How to reference? Since the number of editions of Peirce’s works, it is important to establish some common criteria within the community of Peirce’s scholars. These criteria should guide and uniform our quotation practice. Below you can find the Peirce Research Group suggested criteria to referencing Peirce’s works:
- for the period 1857-1892: Writings (W).
- for the period 1893-1913:
- Essential Peirce 2; if not available on EP2, please refer to:
- for writings in logic, semiotic, episemology, philosophy of mathematics, history and philosophy of science, see Logic of the Future (LF), Selected Writings on Semiotics (SWS), Reasoning and the Logic of Things (RLT), New Elements of Mathematics (NEM), Historical Perspectives on Peirce’s Logic of Science (HP), respectively;
- for articles and reviews appeared inThe Nation, see Contributions to The Nation (CN);
- for manuscript material otherwise unpublished, see Peirce’s Collected Papers (CP). Please note that the editors of CP did not follow a philological cirterion, but a thematic one. Published and unpublished texts from different periods of Perice’s life may be composed into a unified text. Good practice is to check where our CP text actually comes from; if available, please consider adding a reference to the relevant manuscript and to its date.
- Manuscripts (MS): generally, we quote from manuscripts when they are unpublished, when they are a variant from the published text, or when the published text is problematic (either because it is not the whole text, or because it is mixed with other texts).

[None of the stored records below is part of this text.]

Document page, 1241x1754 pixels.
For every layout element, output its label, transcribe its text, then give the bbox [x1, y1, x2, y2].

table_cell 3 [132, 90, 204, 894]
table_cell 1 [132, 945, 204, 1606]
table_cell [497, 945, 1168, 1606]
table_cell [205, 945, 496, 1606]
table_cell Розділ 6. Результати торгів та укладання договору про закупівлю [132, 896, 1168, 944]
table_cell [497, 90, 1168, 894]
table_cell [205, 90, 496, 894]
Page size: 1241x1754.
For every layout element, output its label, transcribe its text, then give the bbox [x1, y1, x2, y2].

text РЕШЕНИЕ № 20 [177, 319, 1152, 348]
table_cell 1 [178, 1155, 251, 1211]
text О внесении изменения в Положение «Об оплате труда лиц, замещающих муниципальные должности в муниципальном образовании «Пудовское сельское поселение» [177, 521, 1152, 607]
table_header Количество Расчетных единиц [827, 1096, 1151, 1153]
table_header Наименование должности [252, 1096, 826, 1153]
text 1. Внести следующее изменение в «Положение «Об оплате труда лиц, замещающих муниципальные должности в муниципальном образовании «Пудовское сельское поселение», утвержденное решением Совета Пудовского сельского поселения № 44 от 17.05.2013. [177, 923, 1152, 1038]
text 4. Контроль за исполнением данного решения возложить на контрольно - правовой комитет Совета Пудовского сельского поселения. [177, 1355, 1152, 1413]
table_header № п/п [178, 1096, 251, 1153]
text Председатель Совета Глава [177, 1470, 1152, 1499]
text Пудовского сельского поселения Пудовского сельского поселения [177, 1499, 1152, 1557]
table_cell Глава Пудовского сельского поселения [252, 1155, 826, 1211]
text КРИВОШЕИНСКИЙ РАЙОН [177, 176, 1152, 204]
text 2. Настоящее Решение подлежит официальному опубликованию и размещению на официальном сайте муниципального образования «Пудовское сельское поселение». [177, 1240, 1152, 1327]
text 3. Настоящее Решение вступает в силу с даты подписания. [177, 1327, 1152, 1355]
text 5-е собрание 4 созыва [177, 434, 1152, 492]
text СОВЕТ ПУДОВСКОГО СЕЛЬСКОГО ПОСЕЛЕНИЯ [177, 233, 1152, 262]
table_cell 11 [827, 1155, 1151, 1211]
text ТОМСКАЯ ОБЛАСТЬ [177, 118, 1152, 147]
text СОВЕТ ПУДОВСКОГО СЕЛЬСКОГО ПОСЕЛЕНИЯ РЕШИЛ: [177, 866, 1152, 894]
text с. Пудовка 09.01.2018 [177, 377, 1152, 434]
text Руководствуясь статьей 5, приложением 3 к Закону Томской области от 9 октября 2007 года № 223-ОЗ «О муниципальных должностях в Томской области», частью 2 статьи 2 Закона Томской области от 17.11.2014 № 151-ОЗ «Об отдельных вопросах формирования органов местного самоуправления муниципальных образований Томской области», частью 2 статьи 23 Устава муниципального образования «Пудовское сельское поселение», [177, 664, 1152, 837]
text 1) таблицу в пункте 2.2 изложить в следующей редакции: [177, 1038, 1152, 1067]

Manuscripts are quoted with “R#,” when coming from Robin R., 1967. Annotated Catalogue of the Papers of Charles S. Peirce, Amherst: University of Massachusetts Press; “RL#” – Robin catalogue, Letters section; “RS#” – (i.e. Robin Supplementary) when coming from Robin R., 1971. “The Peirce Papers: a Supplementary Catalogue,” Transactions of the Charles S. Peirce Society, 7: 37-57. The Robin Catalogue is accessible on the Peirce Edition Project website. The Robin Catalogue Annotated (by Christian Kloesel) is a precious resource available from the Harvard Library website.